The default, axis=None, will sum all of the elements of the input array.

This is not what we want to achieve. Adding axis = 0 sums over the first axis of our array which is of dimensionality (100,7,1) hence the 100 elements of dimensionality (7,1) are summed up and the resulting array is of dimensionality (7,1) which is exactly what we want.
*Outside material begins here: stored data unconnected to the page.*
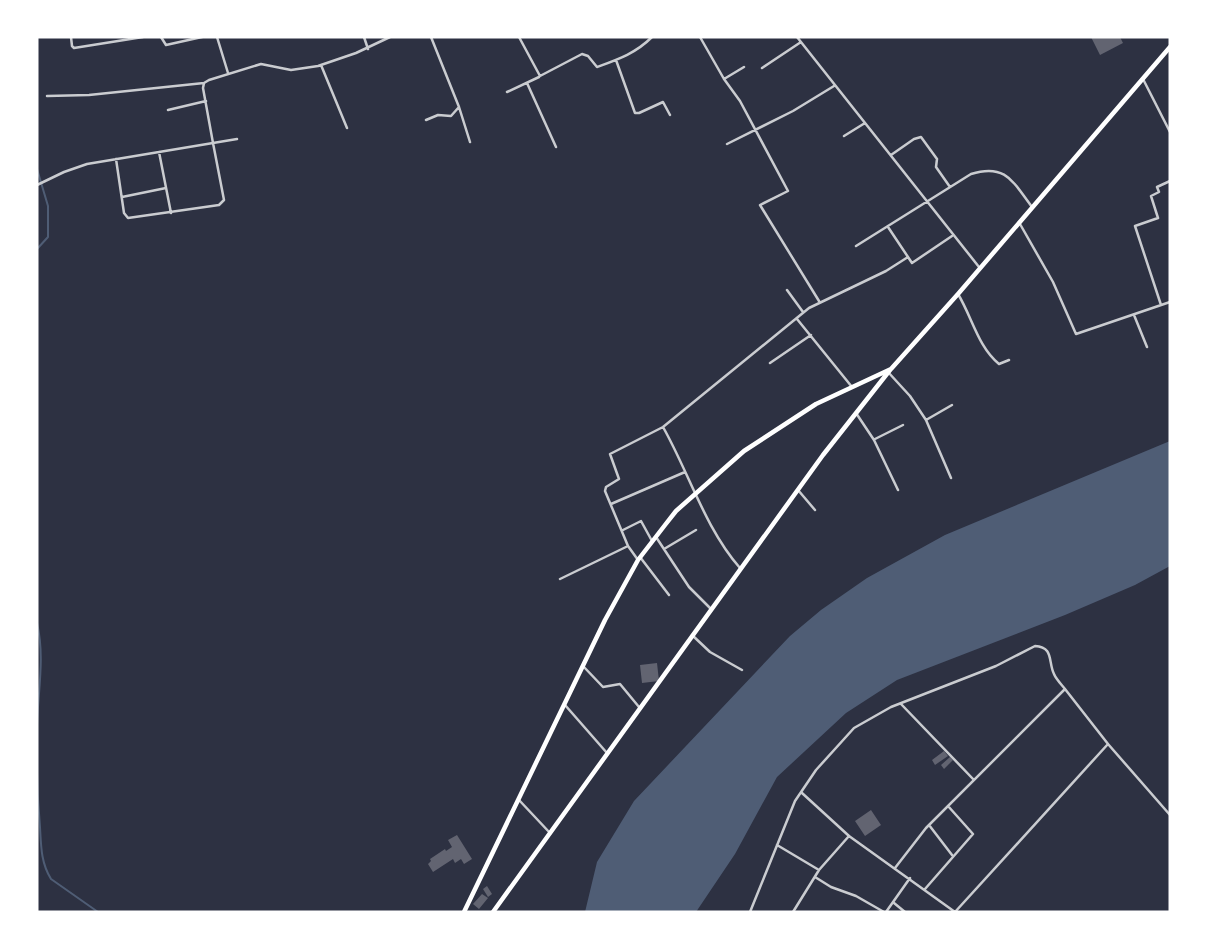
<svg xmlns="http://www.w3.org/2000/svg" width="1207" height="949" viewBox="0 0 1207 949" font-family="'Crimson Pro',serif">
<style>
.water{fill:#4f5d75}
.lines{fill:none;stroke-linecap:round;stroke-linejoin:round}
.stream{stroke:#4f5d75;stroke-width:2}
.building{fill:#626471}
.minor{stroke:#caccd0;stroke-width:2.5}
.secondary{stroke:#fff;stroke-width:4.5}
</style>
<rect width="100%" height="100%" fill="#2d3142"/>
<path class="water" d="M1170,441V566L1135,585L1065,615L897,680L846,713L777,777L735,854L696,912H585L597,862L634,801L790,636L821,610L867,578L945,535Z"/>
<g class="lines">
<path class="stream" d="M37,169L48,206V237L37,249
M37,623C45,657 38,691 37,725C36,759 37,794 40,827C41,846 41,863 51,879L98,912"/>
</g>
<path class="building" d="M1091,37H1120L1123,43L1100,55Z
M657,663L659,681L642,683L640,665Z
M944,751L948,756L935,765L932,760Z
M950,757L953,760L944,769L941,765Z
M871,810L881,825L865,836L855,821Z
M457,835L472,859L464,864L461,859L455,863L453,859L433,872L428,864L431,861L430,859L445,849L446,851L452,847L448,840Z
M487,886L492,894L488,897L483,889Z
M482,894L488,898L479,909L473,904Z"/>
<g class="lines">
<path class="minor" d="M71,37L72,46L74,48L143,37
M161,37L166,45L202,37
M217,37L228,73
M364,37L368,49
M519,37L540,76L582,54L588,56L597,67C619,59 636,53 652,37
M700,37L724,79L740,101L788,191L760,205L819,301
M797,37L979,267
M616,60L635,113H639L663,102L670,115
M321,65L347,128
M762,68L801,42
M724,79L744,67
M1143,79L1170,132
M527,83L556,147
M507,92L539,77
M47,96L89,95L204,83
M459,107L470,142
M168,110L206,101
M426,120L438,115L451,116L459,107L431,37
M844,136L865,123
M727,144L793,111L834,86
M159,152L171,213
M891,155L914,139L921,137L937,159L936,167L950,187
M116,159L124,213L128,218L219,205L224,200L213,143L237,139
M37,185L64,172L87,164L213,143L203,88L204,83L209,80L261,64L291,70L318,66L356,53L390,37
M122,197L166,188
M1020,224L1053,282L1076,334L1170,302
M888,227L912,263L952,236
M856,246L971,174C1006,163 1013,182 1032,207
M787,290L803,312
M958,294C972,317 978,347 999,364L1009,360
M1161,305L1135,226L1158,218L1151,196L1159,192L1157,187L1170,181
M1134,315L1147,347
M797,319L852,387
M770,363L811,335
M888,372L910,396L926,420L951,478
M856,413L874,440L898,490
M926,420L952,405
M663,427C689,473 705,528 740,568
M875,439L903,425
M798,490L815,510
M611,504L685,472
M623,530L641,521L652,541
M656,537L689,587L711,609
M664,549L696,530
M640,557L669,595
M638,560L628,546L605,491L606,487L619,479L610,454L663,427L809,308L886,271L908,257
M560,579L628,546
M692,635L710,652L742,670
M583,666L603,687L620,684L639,707
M901,704L974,780
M565,705L607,753
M802,793L849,836
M519,800L550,833
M929,825L952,855
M777,845L819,870
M895,868L926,828L1065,689L1108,744
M815,877L831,887L856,896L884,912
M925,889L973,834L948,806
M894,903L905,912
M750,912L795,801L816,770L854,728L891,707L996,666L1035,646C1054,647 1048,662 1054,674C1056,679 1061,684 1065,689
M793,912L819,870L849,836L955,912
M886,912L910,878
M955,912L1108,744L1170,815"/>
<path class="secondary" d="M464,912L605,620L638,560L665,525L676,511L744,451L816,404L891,369L958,294L1170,47
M493,912L823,455L890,370"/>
</g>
<rect width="1207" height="949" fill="none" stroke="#ffffff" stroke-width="77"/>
</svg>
Implementing this and cleaning up the code yields:

import numpy as np
import matplotlib.pyplot as plt
import scipy.linalg
from sklearn.preprocessing import PolynomialFeatures
from sklearn.preprocessing import MinMaxScaler
np.random.seed(seed=42)


def create_data():
    x = PolynomialFeatures(degree=6).fit_transform(np.linspace(-2,2,100).reshape(100,-1))
    x[:,1:] = MinMaxScaler(feature_range=(-2,2),copy=False).fit_transform(x[:,1:])
    l = lambda x_i: np.cos(0.8*np.pi*x_i)
    data = l(x[:,1])
    noise = np.random.normal(0,0.1,size=np.shape(data))
    y = data+noise
    y= y.reshape(100,1)
    # Normalize Data
    return {'x':x,'y':y}

def plot_function(x,y,w,Error,w_s):
    fig,ax = plt.subplots(nrows=1,ncols=2,figsize=(40,10))
    ax[0].plot(x[:,1],[np.cos(0.8*np.pi*x_i) for x_i in x[:,1]],c='lightgreen',linewidth=3,zorder=0)
    ax[0].scatter(x[:,1],y)
    ax[0].plot(x[:,1],np.dot(x,w))
    ax[0].set_title('Function')
    ax[1].scatter(range(iterations),Error)
    ax[1].set_title('Error')



    plt.show()



# initialize variables
data = create_data()
x = data['x']
y = data['y']
w = np.random.normal(size=(np.shape(x)[1],1))
eta = 0.1
iterations = 10000
batch = 10



def stochastic_gradient_descent(x,y,w,eta):
    derivative = -(y-np.dot(w.T,x))*x.reshape(np.shape(w))
    return eta*derivative


def batch_gradient_descent(x,y,w,eta):
    derivative = np.sum([-(y[d]-np.dot(w.T.copy(),x[d,:]))*x[d,:].reshape(np.shape(w)) for d in range(len(x))],axis=0)
    return eta*(1/len(x))*derivative


def mini_batch_gradient_descent(x,y,w,eta,batch):
    gradient_sum = np.zeros(shape=np.shape(w))
    for b in range(batch):
        choice = np.random.choice(list(range(len(x))))
        gradient_sum += -(y[choice]-np.dot(w.T,x[choice,:]))*x[choice,:].reshape(np.shape(w))
        return eta*(1/batch)*gradient_sum

# Update w
w_s = []
Error = []
for i in range(iterations):
    # Calculate error
    error = (1/2)*np.sum([(y[i]-np.dot(w.T,x[i,:]))**2 for i in range(len(x))])
    Error.append(error)
    # Stochastic Gradient Descent
    """
    for d in range(len(x)):
        w-= stochastic_gradient_descent(x[d,:],y[d],w,eta)
        w_s.append(w.copy())
    """
    # Minibatch Gradient Descent
    """
    w-= mini_batch_gradient_descent(x,y,w,eta,batch)
    """

    # Batch Gradient Descent

    w -= batch_gradient_descent(x,y,w,eta)




# Show predicted weights
print(w_s)

# Plot the predicted function and the Error
plot_function(x,y,w,Error,w_s)

As result we receive: enter image description here

Which surely can be improved by altering eta and the number of iterations as well as switching to Stochastic or Mini Batch Gradient Descent or more sophisticated optimization algorithms.